EXERCISE DIRECTIONS >> Begin at the line containing "Folgende Benutzer bedankten sich beim Autor" and restate it and each line after it exactly, up to and including the last line below. Leave pictures out.

____________________

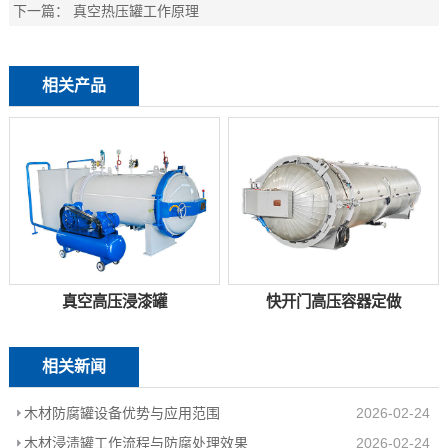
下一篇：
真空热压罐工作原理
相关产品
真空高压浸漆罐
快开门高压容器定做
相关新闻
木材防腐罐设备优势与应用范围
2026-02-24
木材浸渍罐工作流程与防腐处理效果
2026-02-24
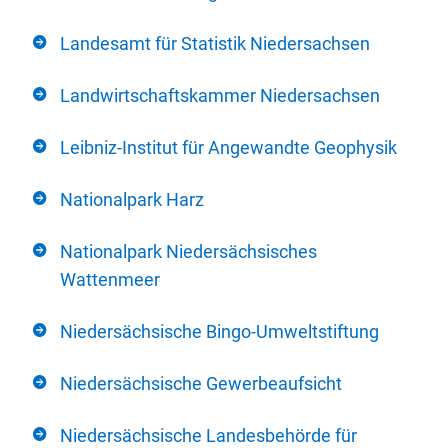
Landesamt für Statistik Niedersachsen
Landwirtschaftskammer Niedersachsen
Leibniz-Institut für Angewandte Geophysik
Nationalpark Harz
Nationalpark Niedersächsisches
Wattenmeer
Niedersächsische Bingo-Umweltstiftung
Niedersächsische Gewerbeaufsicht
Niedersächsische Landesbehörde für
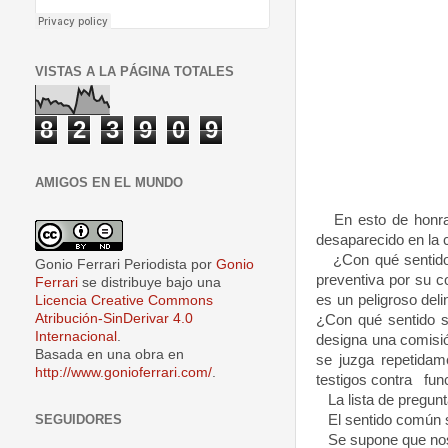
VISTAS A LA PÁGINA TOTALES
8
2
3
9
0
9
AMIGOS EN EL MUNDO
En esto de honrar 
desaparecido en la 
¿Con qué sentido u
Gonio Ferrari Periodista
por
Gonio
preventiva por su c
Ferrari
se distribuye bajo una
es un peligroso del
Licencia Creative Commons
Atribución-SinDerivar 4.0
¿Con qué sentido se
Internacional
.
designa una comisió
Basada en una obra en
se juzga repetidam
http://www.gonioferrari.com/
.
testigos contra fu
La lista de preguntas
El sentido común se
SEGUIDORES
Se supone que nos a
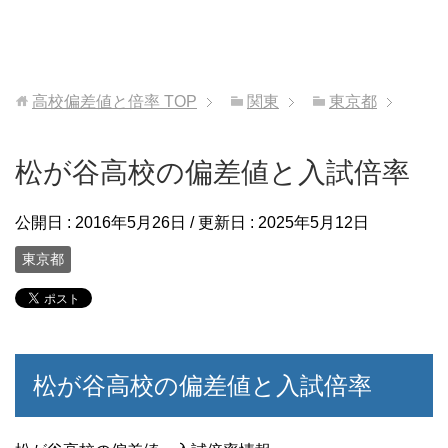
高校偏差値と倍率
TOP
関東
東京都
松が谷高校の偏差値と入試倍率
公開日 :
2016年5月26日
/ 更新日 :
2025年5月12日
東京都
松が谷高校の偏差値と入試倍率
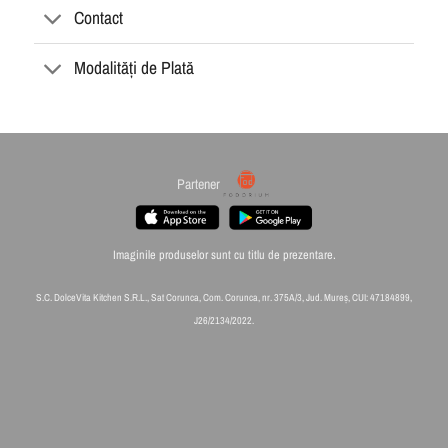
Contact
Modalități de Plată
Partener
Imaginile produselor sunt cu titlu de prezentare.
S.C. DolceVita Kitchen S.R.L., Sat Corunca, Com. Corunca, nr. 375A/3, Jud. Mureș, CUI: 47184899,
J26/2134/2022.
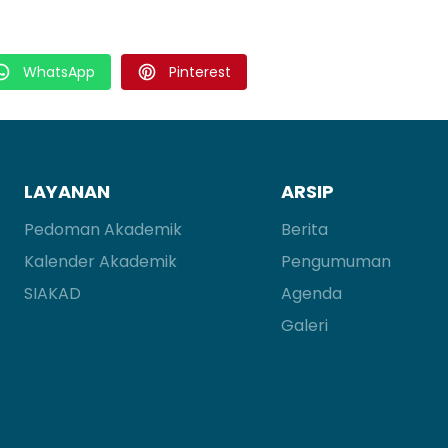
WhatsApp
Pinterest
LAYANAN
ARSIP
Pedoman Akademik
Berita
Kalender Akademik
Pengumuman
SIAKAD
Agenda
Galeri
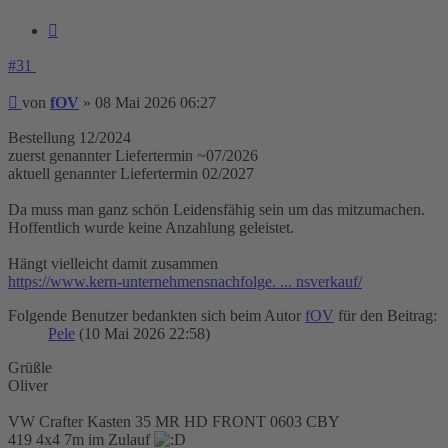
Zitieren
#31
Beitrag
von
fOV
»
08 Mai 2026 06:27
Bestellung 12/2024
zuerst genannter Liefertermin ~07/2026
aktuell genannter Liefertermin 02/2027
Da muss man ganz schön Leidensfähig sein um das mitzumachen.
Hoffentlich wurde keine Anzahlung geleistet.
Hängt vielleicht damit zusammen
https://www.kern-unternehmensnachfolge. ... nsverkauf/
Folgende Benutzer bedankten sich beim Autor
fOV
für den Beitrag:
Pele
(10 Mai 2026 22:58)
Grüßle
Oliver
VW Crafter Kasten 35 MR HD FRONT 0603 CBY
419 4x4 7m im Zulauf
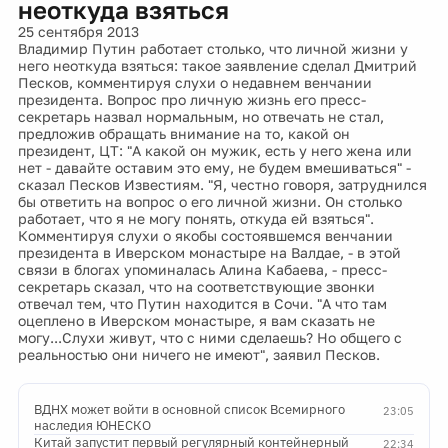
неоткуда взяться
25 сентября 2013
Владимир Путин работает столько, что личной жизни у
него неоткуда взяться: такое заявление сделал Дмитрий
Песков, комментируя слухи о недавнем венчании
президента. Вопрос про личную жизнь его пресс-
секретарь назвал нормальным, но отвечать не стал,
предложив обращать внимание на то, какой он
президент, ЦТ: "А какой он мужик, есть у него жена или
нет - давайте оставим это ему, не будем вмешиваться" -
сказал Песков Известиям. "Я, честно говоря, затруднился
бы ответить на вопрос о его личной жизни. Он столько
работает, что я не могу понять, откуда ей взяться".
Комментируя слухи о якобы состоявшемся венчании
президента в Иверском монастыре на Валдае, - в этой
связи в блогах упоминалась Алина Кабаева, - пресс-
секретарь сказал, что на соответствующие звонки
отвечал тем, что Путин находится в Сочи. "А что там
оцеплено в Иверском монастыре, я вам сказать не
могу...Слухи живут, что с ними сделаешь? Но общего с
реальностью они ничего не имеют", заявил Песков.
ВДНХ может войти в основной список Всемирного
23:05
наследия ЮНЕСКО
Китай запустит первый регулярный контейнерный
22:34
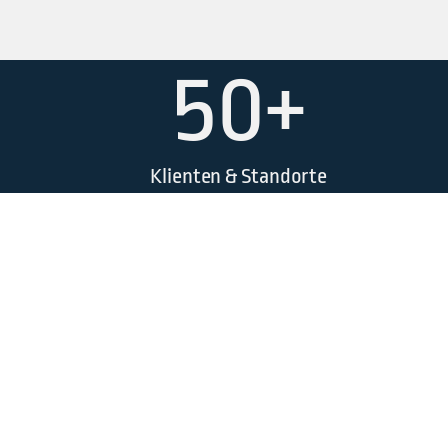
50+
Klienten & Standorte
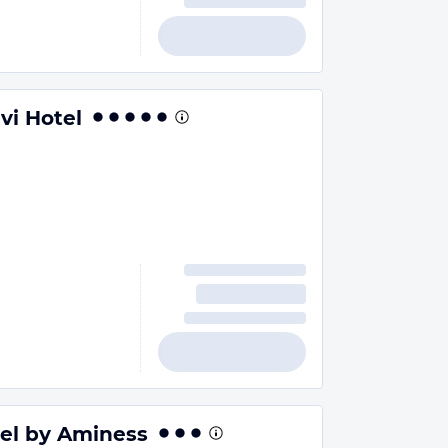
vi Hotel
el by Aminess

____________________

YOUR RESPONSE >>
Folgende Benutzer bedankten sich beim Autor
fOV
für den Beitrag:
Pele
(10 Mai 2026 22:58)
Grüßle
Oliver
VW Crafter Kasten 35 MR HD FRONT 0603 CBY
419 4x4 7m im Zulauf
неоткуда взяться
25 сентября 2013
Владимир Путин работает столько, что личной жизни у
него неоткуда взяться: такое заявление сделал Дмитрий
Песков, комментируя слухи о недавнем венчании
президента. Вопрос про личную жизнь его пресс-
секретарь назвал нормальным, но отвечать не стал,
предложив обращать внимание на то, какой он
президент, ЦТ: "А какой он мужик, есть у него жена или
нет - давайте оставим это ему, не будем вмешиваться" -
сказал Песков Известиям. "Я, честно говоря, затруднился
бы ответить на вопрос о его личной жизни. Он столько
работает, что я не могу понять, откуда ей взяться".
Комментируя слухи о якобы состоявшемся венчании
президента в Иверском монастыре на Валдае, - в этой
связи в блогах упоминалась Алина Кабаева, - пресс-
секретарь сказал, что на соответствующие звонки
отвечал тем, что Путин находится в Сочи. "А что там
оцеплено в Иверском монастыре, я вам сказать не
могу...Слухи живут, что с ними сделаешь? Но общего с
реальностью они ничего не имеют", заявил Песков.
ВДНХ может войти в основной список Всемирного
23:05
наследия ЮНЕСКО
Китай запустит первый регулярный контейнерный
22:34
50+
Klienten & Standorte
vi Hotel
el by Aminess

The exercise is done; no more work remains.